Selected text:
________________________________________
Slow Down a little later

I have a question.

I wrote an elementary program. :) The program’s flow is here:

  1. The program prepares two arrays ( A and B ) with random numbers on Host.
  2. It copy two arrays from host to device.
  3. 1 SP in GPU compute C[i] = A[i] * B[i] + 1.0 for each elements.
  4. Program copy the result C from device to host.

In initial 16 steps, computation seems very fast, but after 17th step, computation seems very slow.
I can see immediately on the screen:
|…|…
But next character(.) appear a short time later.

Why do CUDA cause slowdown? How can I improve this program?

Hardware : GeForce 8800GTS with 320 MB memory
OS : Linux Cent OS 4.5

I attach the full source code with this post.

[attachment=3917:attachment]

----device’s kernel code ----------
global void kernelDevice( float* d_a, float* d_b, float* d_c, int nx, int loadLevel){
for(int itr=0; itr< loadLevel; itr++)
for(int i=0;i<nx; i++){
d_c[i] = d_a[i] * d_b[i] + 1.0;
}
__syncthreads();
}

— host side program (partial code)-----
int array_size = 100100100;
int max_itr=100;
int loadLevel=100;

dim3 grid( 1, 1, 1);
dim3 threads( 1, 1, 1);

// execute the kernel
for(int i=0;i<max_itr;i++){
if( !(i%10) ) putchar(’|’); fflush(stdout);
putchar(’.’); fflush(stdout);
kernelDevice<<< grid, threads, 0 >>>( d_a, d_b, d_c, array_size,loadLevel);
}

sample.txt (5.28 KB)
________________________________________
Transcribed page contents:
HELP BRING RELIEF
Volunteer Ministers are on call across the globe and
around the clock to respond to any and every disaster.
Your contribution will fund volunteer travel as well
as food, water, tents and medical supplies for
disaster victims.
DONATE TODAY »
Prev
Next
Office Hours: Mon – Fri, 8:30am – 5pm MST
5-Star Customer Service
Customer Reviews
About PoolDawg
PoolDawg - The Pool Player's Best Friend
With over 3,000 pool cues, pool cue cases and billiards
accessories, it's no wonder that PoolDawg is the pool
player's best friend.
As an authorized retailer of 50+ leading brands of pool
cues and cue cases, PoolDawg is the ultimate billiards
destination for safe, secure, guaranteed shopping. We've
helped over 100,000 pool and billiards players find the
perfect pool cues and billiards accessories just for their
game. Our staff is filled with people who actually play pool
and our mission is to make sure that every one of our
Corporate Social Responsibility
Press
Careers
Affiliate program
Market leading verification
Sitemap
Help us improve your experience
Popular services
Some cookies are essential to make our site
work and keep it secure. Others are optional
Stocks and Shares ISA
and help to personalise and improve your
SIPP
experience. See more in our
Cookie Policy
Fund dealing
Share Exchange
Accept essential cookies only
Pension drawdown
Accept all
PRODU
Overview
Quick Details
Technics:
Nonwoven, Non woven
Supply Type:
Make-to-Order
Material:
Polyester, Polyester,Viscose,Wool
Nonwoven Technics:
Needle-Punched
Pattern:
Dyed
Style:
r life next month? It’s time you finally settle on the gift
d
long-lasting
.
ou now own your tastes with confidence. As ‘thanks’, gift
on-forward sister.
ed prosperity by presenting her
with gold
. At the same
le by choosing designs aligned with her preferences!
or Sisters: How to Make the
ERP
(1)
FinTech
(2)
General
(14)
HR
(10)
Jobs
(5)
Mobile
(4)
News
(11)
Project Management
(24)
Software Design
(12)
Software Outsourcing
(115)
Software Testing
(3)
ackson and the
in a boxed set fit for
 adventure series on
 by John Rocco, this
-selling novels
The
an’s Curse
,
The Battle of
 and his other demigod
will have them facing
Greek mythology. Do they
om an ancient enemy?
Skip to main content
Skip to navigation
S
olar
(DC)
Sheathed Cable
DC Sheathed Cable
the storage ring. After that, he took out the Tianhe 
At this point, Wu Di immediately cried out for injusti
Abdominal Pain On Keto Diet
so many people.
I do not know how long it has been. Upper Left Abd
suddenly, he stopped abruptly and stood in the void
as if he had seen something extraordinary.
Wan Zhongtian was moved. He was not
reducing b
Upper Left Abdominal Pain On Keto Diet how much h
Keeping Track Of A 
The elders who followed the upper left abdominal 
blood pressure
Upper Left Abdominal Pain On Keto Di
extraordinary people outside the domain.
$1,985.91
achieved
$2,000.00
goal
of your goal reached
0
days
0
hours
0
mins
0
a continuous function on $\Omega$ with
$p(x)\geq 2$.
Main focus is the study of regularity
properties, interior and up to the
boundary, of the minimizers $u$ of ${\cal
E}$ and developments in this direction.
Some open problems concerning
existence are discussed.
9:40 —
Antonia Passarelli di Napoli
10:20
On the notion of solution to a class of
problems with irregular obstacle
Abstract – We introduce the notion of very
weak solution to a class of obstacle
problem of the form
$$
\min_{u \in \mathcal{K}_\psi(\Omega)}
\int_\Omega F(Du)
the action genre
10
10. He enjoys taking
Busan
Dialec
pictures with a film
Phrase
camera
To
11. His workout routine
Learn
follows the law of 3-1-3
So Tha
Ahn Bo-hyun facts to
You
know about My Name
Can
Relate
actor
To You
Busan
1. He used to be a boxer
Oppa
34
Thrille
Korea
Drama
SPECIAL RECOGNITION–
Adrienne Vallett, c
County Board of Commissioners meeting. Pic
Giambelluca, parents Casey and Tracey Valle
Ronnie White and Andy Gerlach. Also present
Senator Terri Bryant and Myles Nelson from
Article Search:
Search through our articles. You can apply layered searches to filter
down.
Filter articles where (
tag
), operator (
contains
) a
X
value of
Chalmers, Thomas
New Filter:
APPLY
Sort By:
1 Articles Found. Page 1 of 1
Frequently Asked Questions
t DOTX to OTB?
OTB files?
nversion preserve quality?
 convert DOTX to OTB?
________________________________________
What you need to do:
a) According to the CUDA slowdown post, which graphics card and memory size is the program run on?
b) Retype the part of the CUDA slowdown post starting with "I wrote an elementary" and going on through "short time later.".

Answers by item number:
a) A GeForce 8800GTS with 320 MB memory.

b)
I wrote an elementary program. :) The program’s flow is here:

  1. The program prepares two arrays ( A and B ) with random numbers on Host.
  2. It copy two arrays from host to device.
  3. 1 SP in GPU compute C[i] = A[i] * B[i] + 1.0 for each elements.
  4. Program copy the result C from device to host.

In initial 16 steps, computation seems very fast, but after 17th step, computation seems very slow.
I can see immediately on the screen:
|…|…
But next character(.) appear a short time later.